We go on a 10km run with a group every Saturday morning up in the beautiful Ethiopian mountains. We would never have been doing that at home!! The running group is a mix of ex-pats and locals; the locals always win. In fact, one of the Ethiopians we run with just won the Dublin half-marathon! We live a bit above the city, which is a blessing because it is less packed with people and the air is cleaner. To the envy of my brothers, we have inherited a pet dog, Mackie, so we are kept busy walking him. I realise now that pets are a Western luxury and the stray dogs do not take kindly to Mackie on their streets. It has also dawned on me now how much I took for granted back home. It was interesting reading the Storm Ophelia news and hearing about the thousands of homes without power, but how the ESB have been working tirelessly at fixing the damage. How I miss the ESB!! The electricity generally goes every week. As I write this, we are into our third day in a row of no electricity! We stick our generator on for two hours every evening when we charge all our devices and cook our dinner and heat the water.

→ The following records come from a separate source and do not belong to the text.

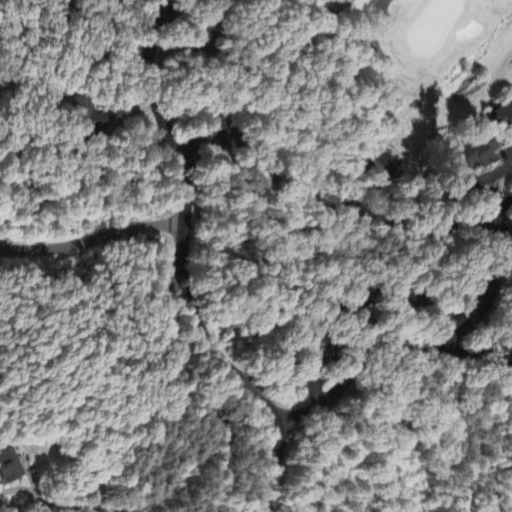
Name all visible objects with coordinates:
park: (427, 32)
building: (202, 33)
building: (504, 114)
building: (84, 117)
building: (212, 133)
building: (371, 165)
road: (490, 175)
road: (429, 231)
road: (91, 239)
road: (181, 268)
building: (506, 341)
road: (416, 345)
building: (318, 348)
building: (8, 468)
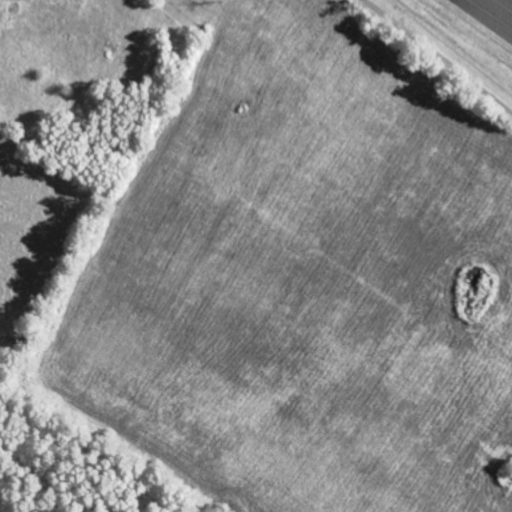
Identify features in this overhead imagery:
road: (438, 56)
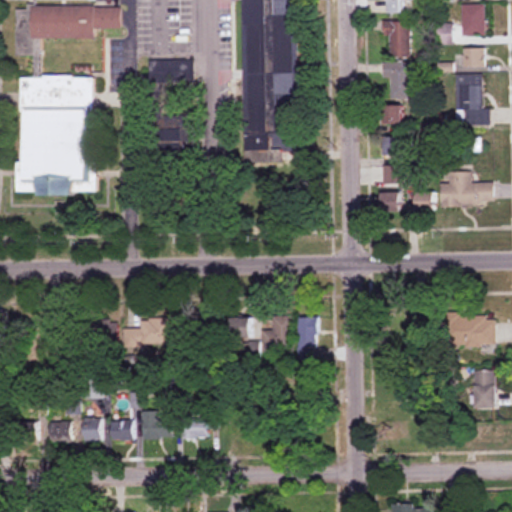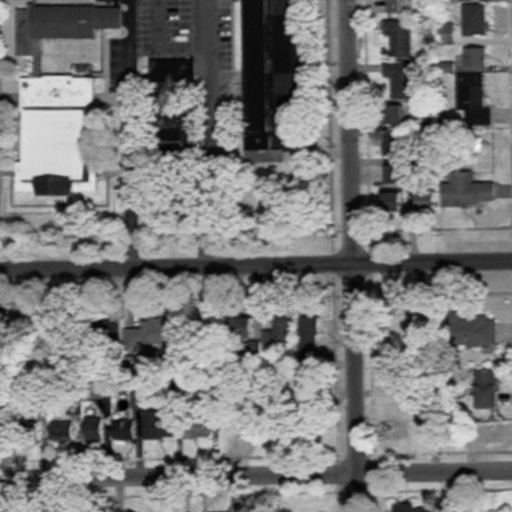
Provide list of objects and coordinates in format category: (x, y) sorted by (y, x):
building: (395, 6)
building: (476, 20)
road: (206, 35)
building: (400, 39)
road: (130, 47)
building: (476, 58)
building: (173, 71)
building: (272, 76)
building: (401, 80)
building: (59, 101)
building: (473, 102)
building: (395, 116)
building: (172, 142)
building: (396, 148)
road: (209, 169)
building: (399, 175)
road: (130, 182)
building: (468, 192)
building: (393, 203)
building: (428, 203)
road: (357, 255)
road: (256, 267)
building: (241, 326)
building: (0, 330)
building: (471, 331)
building: (65, 332)
building: (105, 333)
building: (151, 334)
building: (277, 337)
building: (309, 339)
building: (309, 380)
building: (406, 380)
building: (232, 382)
building: (96, 388)
building: (487, 389)
building: (406, 406)
building: (41, 408)
building: (306, 412)
building: (241, 423)
building: (201, 426)
building: (159, 427)
building: (95, 430)
building: (125, 430)
building: (27, 431)
building: (62, 431)
building: (0, 432)
building: (485, 434)
building: (414, 435)
road: (255, 473)
building: (301, 506)
building: (411, 508)
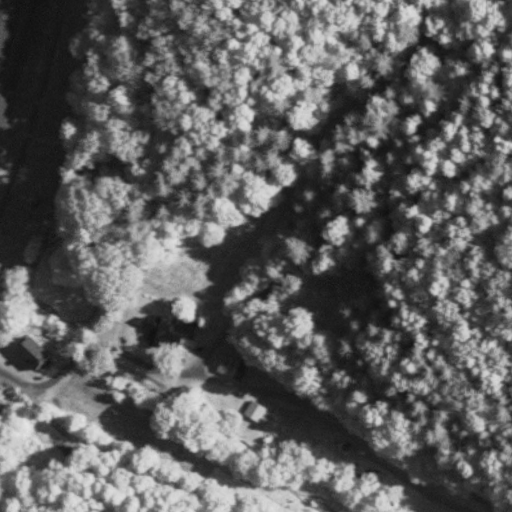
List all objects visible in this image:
road: (4, 17)
building: (21, 350)
road: (252, 352)
building: (221, 365)
road: (2, 399)
building: (246, 410)
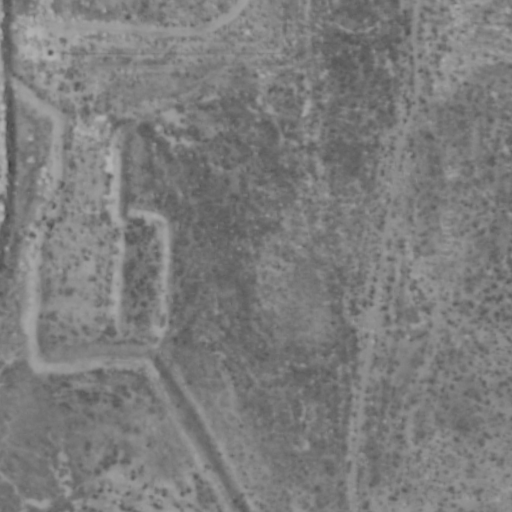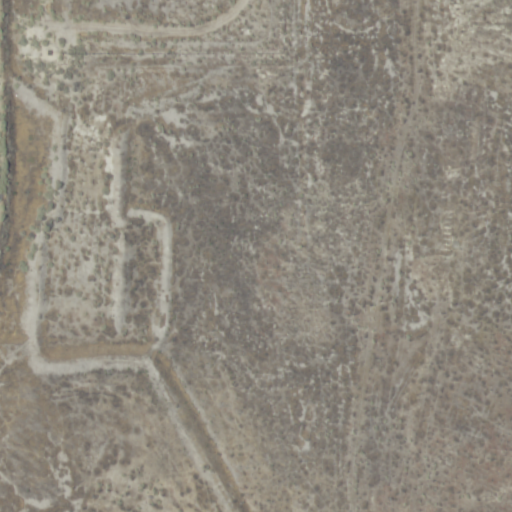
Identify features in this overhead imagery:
road: (167, 86)
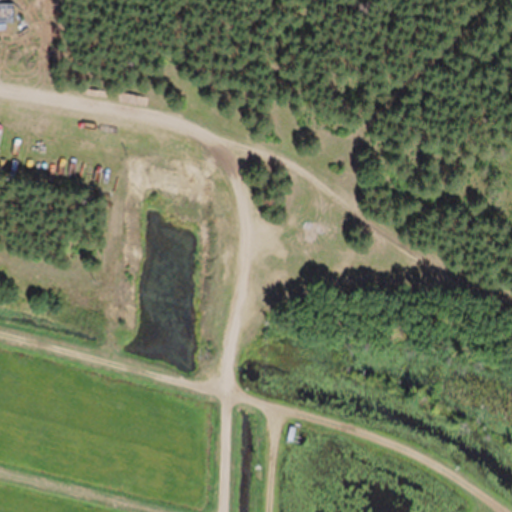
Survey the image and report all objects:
crop: (193, 443)
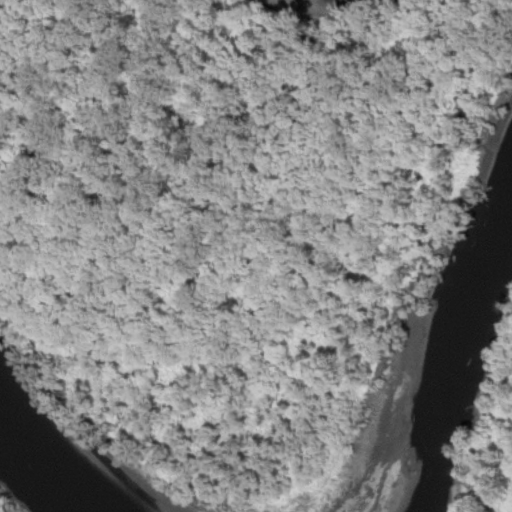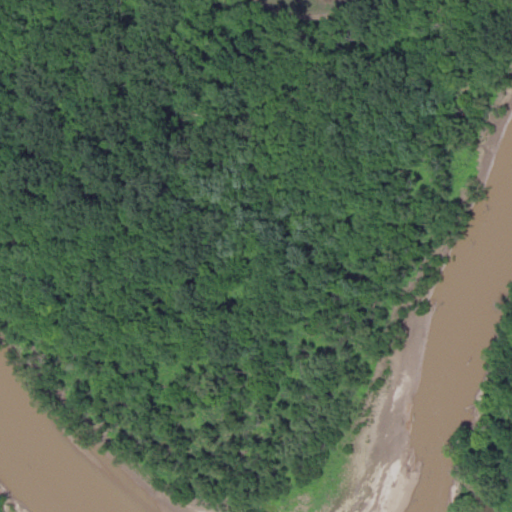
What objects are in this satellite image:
river: (318, 479)
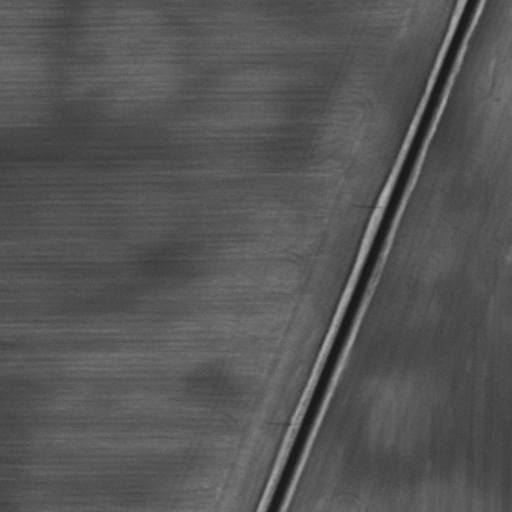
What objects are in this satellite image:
road: (367, 256)
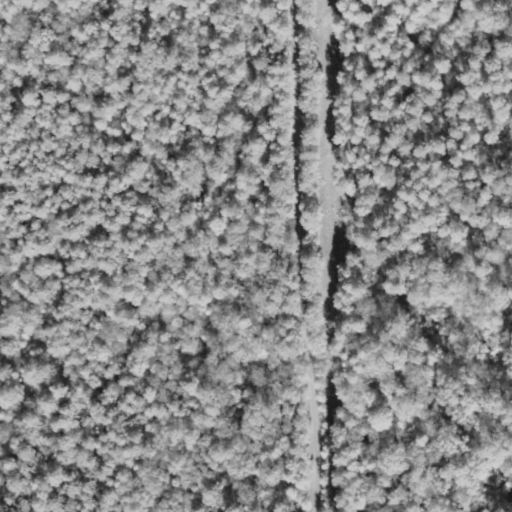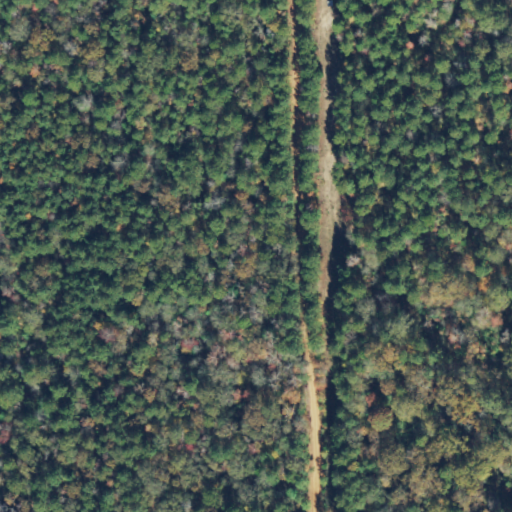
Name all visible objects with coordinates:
road: (305, 256)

We have explored various churches and are trying to be patient about how it will take time to find a temporary community and family. The international churches here are our only option as all the local churches are run through the infamously difficult Amharic language (oh, and the services are three hours long, standing only and start at 6AM). It’s incredible to stand in a church with people from all over the world and to pray prayers that the Church has prayed for 2,000 years and listen to others pray, and to lift up the name of Jesus and receive communion. We have clung to God throughout this season of turbulence. I have seen how our sustenance and energy and motivation to keep going have come from Him. As well as meditation, one practice that has been extremely calming and rewarding is giving thanks every day, regardless of the circumstances. There will always be things to give thanks to God for, and the practice of reflecting and being mindful focuses the brain on all the goodness that this world and life has to offer. The author Ann Voskamp opened my eyes to this. Just as the act of giving thanks preceded all of Jesus’ miracles, I believe giving thanks precedes the miracle of experiencing joy-wonder right here. It’s the practice of training the mind to see goodness and to be grateful, to see God and his ever-expanding Kingdom right here; in the midst of our raw loneliness, in the sorrow of seeing extreme wealth and extreme poverty, in the frustration of feeling like an outsider; a stranger in a strange land.
The hard parts…
Because, yes, even though we’re adapting and becoming familiar with our new life and even though we count ourselves as having so much, life can still be hard here.
We miss home. There are so many things that I took for granted about Ireland. It’s weird the way we don’t really appreciate things until they are far away. I miss the conker season and the fresh Autumnal air; I miss my family and our close friends and my granny’s farm. I miss deep chats over quiet pints of Guinness and the Irish accent and walking by the sea. But I don’t get too upset about missing people and past experiences on our little rock in the middle of the Atlantic, because the fact that we do pine after home is a good thing. Homesickness surely indicates that your memories, experiences, emotional connections and communities you were part of are of real value and are worth going back for. And every day here in Africa, we are creating new memories. And I give thanks for that!